Microalga Stylodinium – A mysterious stranger from the peat bogs
2 Dec 2021
LMU biologist Marc Gottschling has been studying dinophytes for a long time. One of their most remarkable members has now been selected Alga of the Year 2022.
2 Dec 2021
LMU biologist Marc Gottschling has been studying dinophytes for a long time. One of their most remarkable members has now been selected Alga of the Year 2022.
Even allowing for the huge diversity of dinophytes – a group which has long been an object of LMU biologist Marc Gottschling’s research – we can fairly say that this stalked species is something special: The unicellular alga Stylodinium generally lives as an epiphyte on the surface of multicellular algae. To do this, it has evolved a peculiar mechanism for attaching to the carrier organism. It secretes a sort of glue for binding itself to the surface of the carrier. By means of a subsequent backward movement, it develops a small, rigid stalk — and so Stylodinium becomes a nonmotile, epiphytic alga. Despite this unusual mode of life, there is extremely scant scientific knowledge about these organisms. And yet we have them on our doorstep, in the bog lakes of Upper Bavaria and other regions of Germany. To highlight the need for research into such unusual algae, scientists at the Phycology Section of the German Society for Plant Sciences have selected Stylodinium as Alga of the Year 2022.
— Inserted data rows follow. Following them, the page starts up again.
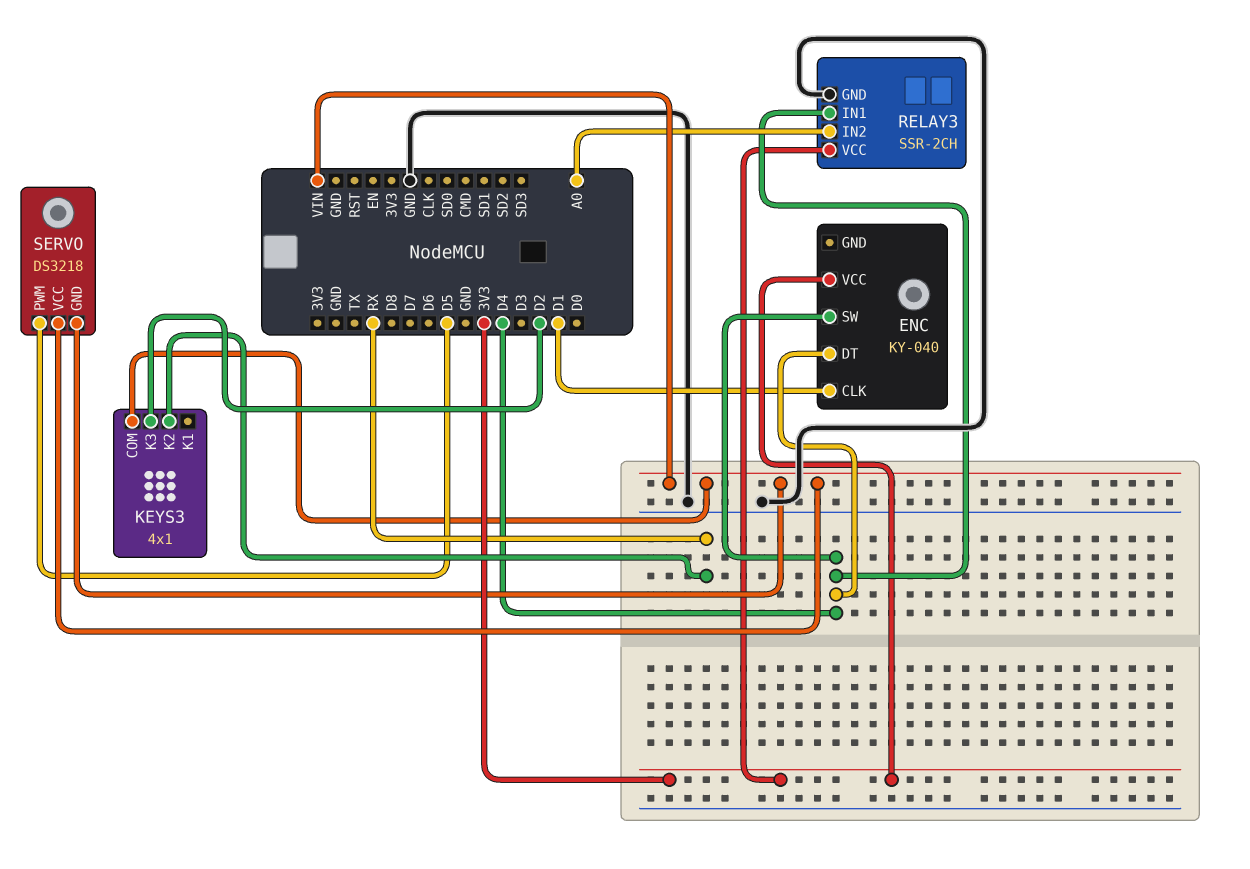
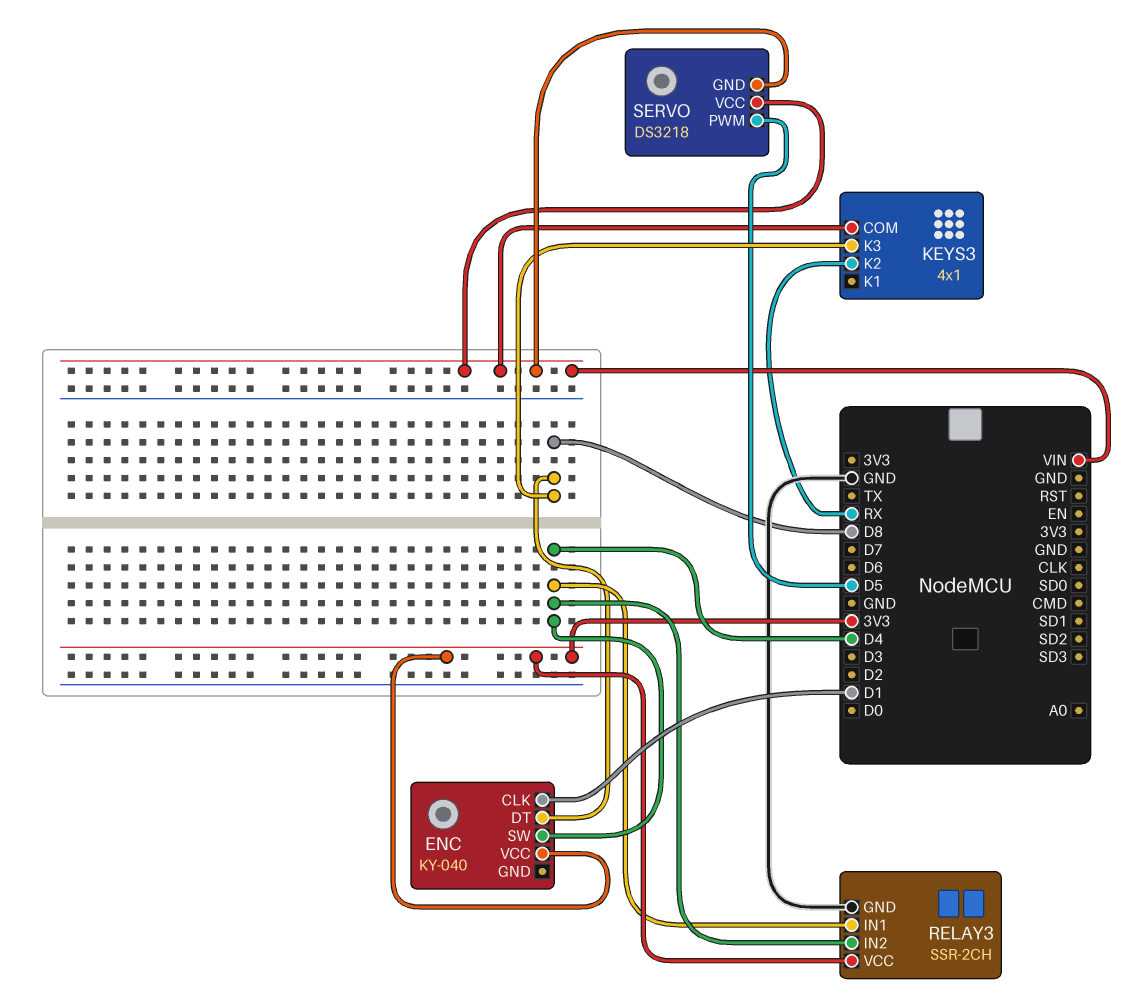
ENC pin DT: D4 -> D8
KEYS3 pin K3: D2 -> D8
RELAY3 pin IN2: A0 -> D4

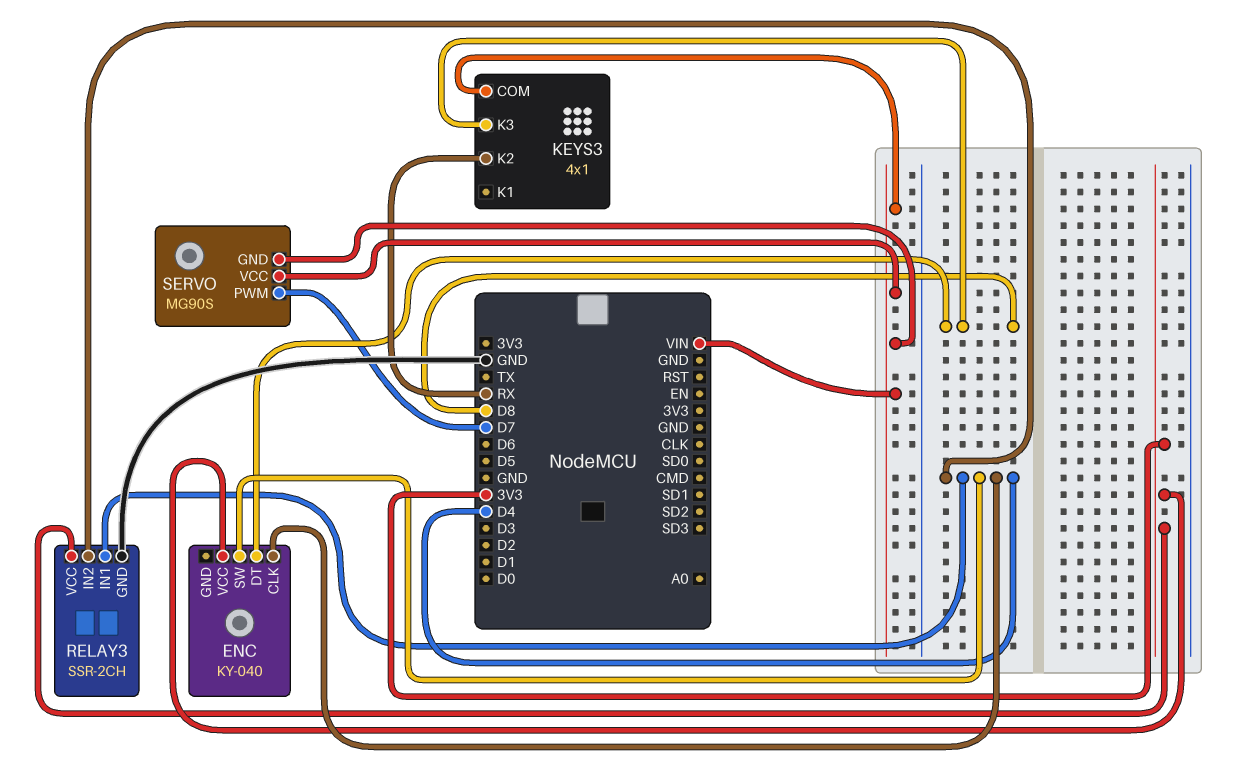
ENC pin CLK: D1 -> D4
SERVO: DS3218 -> MG90S
SERVO pin PWM: D5 -> D7

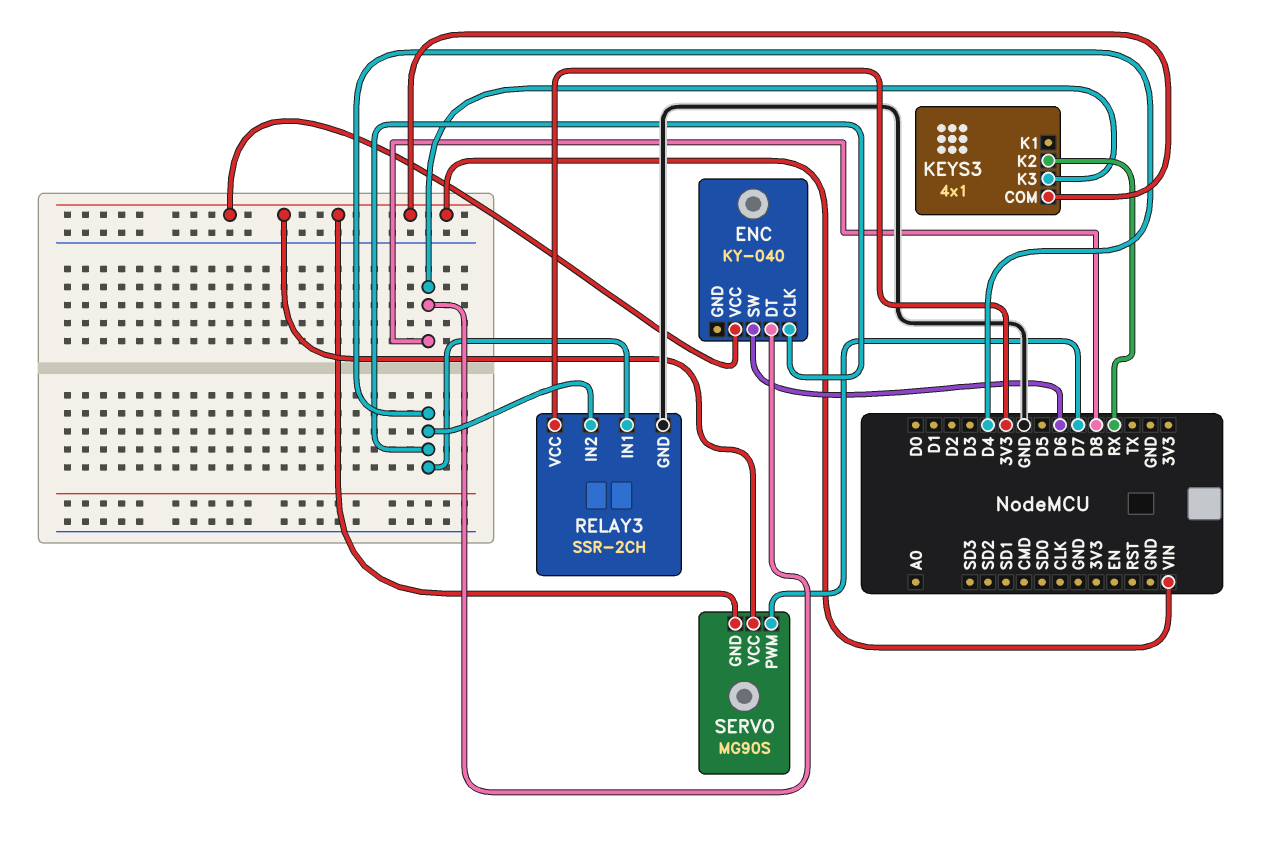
ENC pin SW: D4 -> D6
ENC pin VCC: 3V3 -> VIN

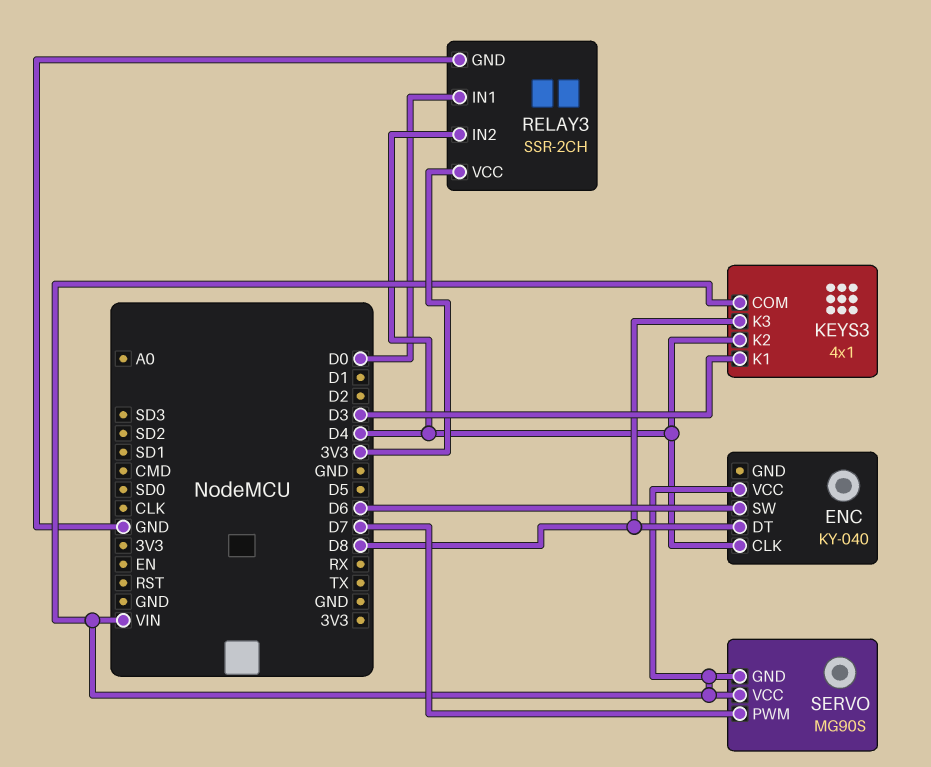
KEYS3 pin K1: none -> D3
KEYS3 pin K2: RX -> D4
RELAY3 pin IN1: D4 -> D0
Stylodinium belongs to the group of protists known as dinophytes (or dinoflagellates). Gottschling’s team has been researching these unicellular organisms and their particular characteristics for years in close cooperation with scientists from the Alfred Wegener Institute (AWI) in Bremerhaven. Indeed, it was out of this collaboration that the suggestion emerged to nominate Stylodinium for Alga of the Year 2022. “A characteristic feature of many dinophytes is their cell wall, which is made up of a specific pattern of cellulose plates,” says algae researcher Urban Tillmann from AWI Bremerhaven. However, the plate pattern of Stylodinium, which could be used to characterize it precisely, has not yet been reliably determined.
In their free-floating form, the cell of dinophytes is divided into an upper segment and an under segment. The two halves are separated down the middle by a belt-like groove, in which one of the two lash-shaped appendages called flagella lies. This transverse flagellum is for turning in the water, while a second flagellum provides forward propulsion.
In addition to the free-living form that can be found in plankton, many species of dinophytes develop nonmotile cells without flagella. These cells can differ substantially in shape from their motile counterparts. Frequently, the purpose of the nonmotile cells is to survive hostile environmental conditions, such as the winter months in central and northern Europe. Stylodinium also displays this dimorphism: Although the nonmotile stage without flagella appears to dominate, motile cells with flagella have also been observed, albeit rarely. The precise function of the nonmotile cells of Stylodinium is still unknown. But overwintering is presumably not their purpose, as they also form in summer.
The uniqueness of peat bogs as a habitat is reflected in the unusual nature of the communities that live there. Although the vast majority of dinophytes are motile organisms, there is an group of dinophytes, the Phytodiniales, in which the nonmotile stage of development dominates and which are most commonly found in peat bogs. Stylodinium is a member of the Phytodiniales, and its mode of living as an epiphytic alga attached by a stalk is unusual in the microcosmos. This unusual microbial ecology is comparable with that of multicellular epiphytes such as orchids and bromeliads, which use trees as their carrier organism in the rainforest. The idea that Stylodinium might live parasitically at times — in other words, that it feeds on its carrier alga — is conceivable but it is a subject which has not yet been researched.
The North German Plain was once one of the most peat bog-rich regions of the Earth, recall the researchers from Munich and Bremerhaven, and its conservation as an effective carbon reservoir plays a critical role in climate and species protection efforts. In particular, the drainage of recent centuries and decades has led to a sharp decline in these habitats, which were originally home to unique biodiversity. Consequently, the curious little epiphytic alga Stylodinium could certainly “function as an icon of the microcosmos for species extinction through habitat destruction,” says LMU researcher Gottschling.